Objectives

The objective of this assingment is to conduct an exploratory data analysis of a data set that you are not familiar with. In this weeks lecture we discussed a number of visualiation approaches to exploring a data set, this assignment will apply those tools and techniques. An important distinction between class examples and applied data science work is that interative and repetitive nature of exploring a data set. It takes time and understand what is is the data and what is interesting in the data.
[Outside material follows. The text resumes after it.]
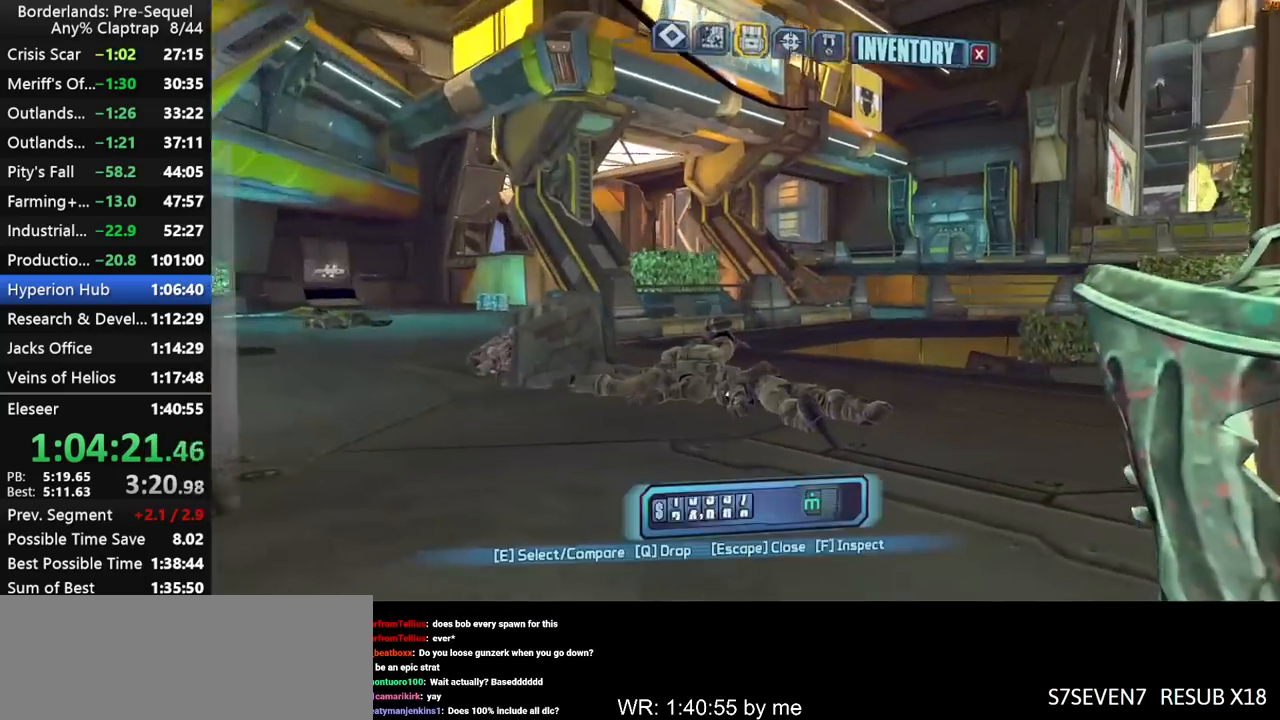
{"keys": [], "mouse_move": "still", "events": [[367, "1", "down"], [417, "1", "up"]]}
For this week we will be exploring data from the NYC Data Transparnecy Initiative. They maintain a database of complaints that fall within the Civilian Complain Review Board (CCRB), an independent municiple agency. Your objective is to identify interesting patterns and trends within the data that may be indicative of large scale trends.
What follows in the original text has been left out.